If the fertilization is successful, the embryo will stick to the uterine wall. The success of fertilization can be determined after 11 days. After that moment, a normal process of pregnancy begins, with a periodic checkup on the gestation.

The good quality embryos that aren’t used are saved cryogenically. That way, they can use them later without having to repeat the process of ovarian stimulation in case the couple wants another pregnancy. The conservation protocols vary depending on each country’s laws.

Possible complications and risks of in vitro fertilization

The success of in vitro fertilization varies greatly depending on many conditions. However, in developed countries it is estimated that there’s an average birthrate of 41% to 43% for women under 40 for each process of IVF. In women over 40, the rate drops to 18%.

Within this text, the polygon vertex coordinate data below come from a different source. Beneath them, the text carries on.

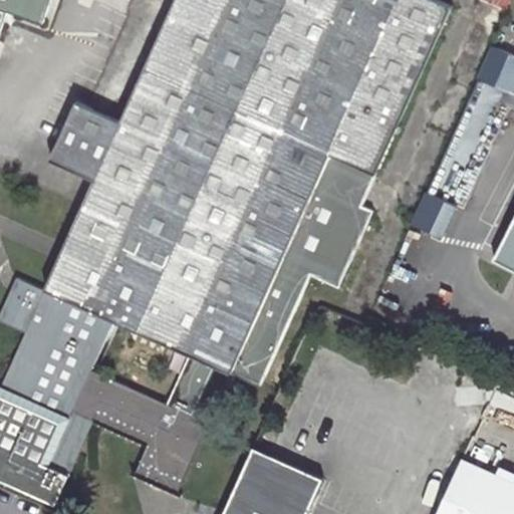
[(329,153),(374,171),(447,10),(423,0),(173,0),(157,38),(125,106),(115,132),(70,111),(45,169),(90,190),(45,292),(18,280),(0,319),(0,321),(26,333),(3,389),(0,387),(0,476),(56,502),(95,421),(147,443),(134,473),(179,492),(209,423),(91,370),(111,321),(230,374),(329,153)]
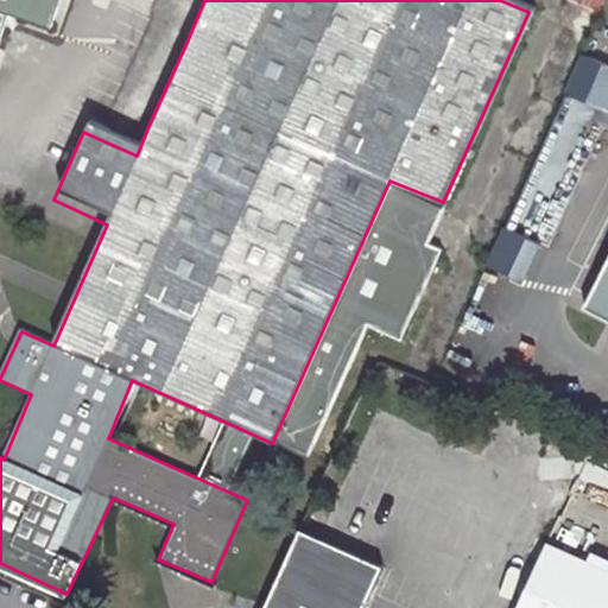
[(0,0),(0,43),(10,18),(52,30),(62,0),(0,0)]
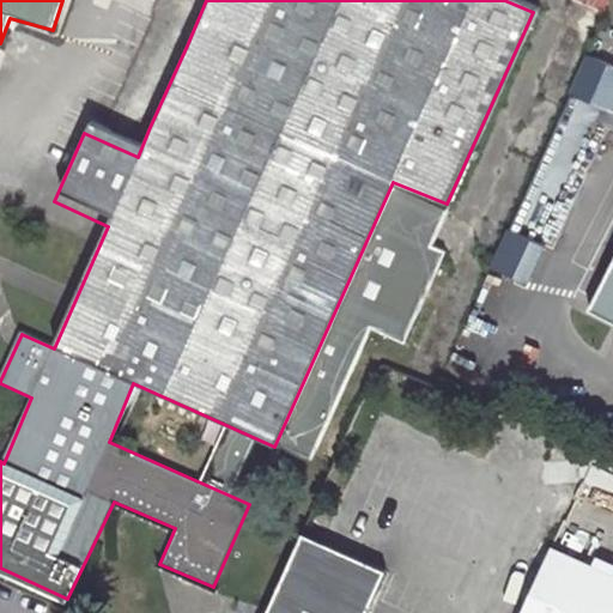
[(612,0),(574,0),(611,16),(612,11),(612,0)]
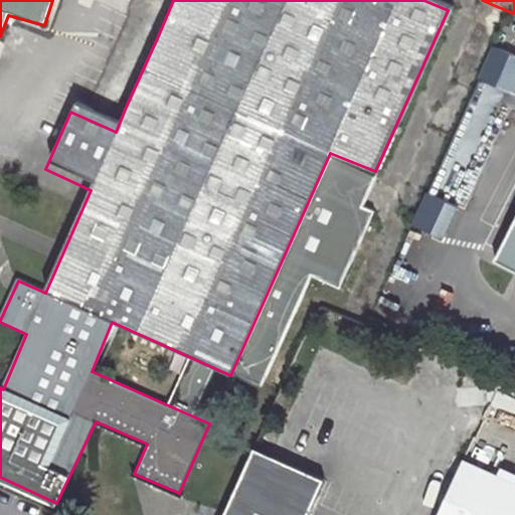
[(126,107),(157,38),(141,31),(112,100),(126,107)]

Overall, the American Pregnancy Association warns of the following risks:

  • Chance of a multiple pregnancy caused by the stimulation of fertility and implantation of various embryos. This brings risks of premature birth and low weight when the baby is born.
  • Slightly higher rates of abortion than those of a normal pregnancy, especially in women over 40 years old.
  • Vaginal, kidney, or urinary tract infections due to errors when using the needle. This is not common, but it can happen.
  • Ectopic pregnancy, which is the implantation of the ovary outside the uterus.

Additionally, there are some side effects, such as light bleeding in the first days of pregnancy, dizziness, nausea, diarrhea, or constipation. If you experience these issues, you should see your gynecologist. However, they generally aren’t serious.

The contents of this publication are for informational purposes only. At no time can they serve to facilitate or replace the diagnoses, treatments, or recommendations of a professional. Consult with your trusted specialist if you have any doubts and seek their approval before beginning any procedure.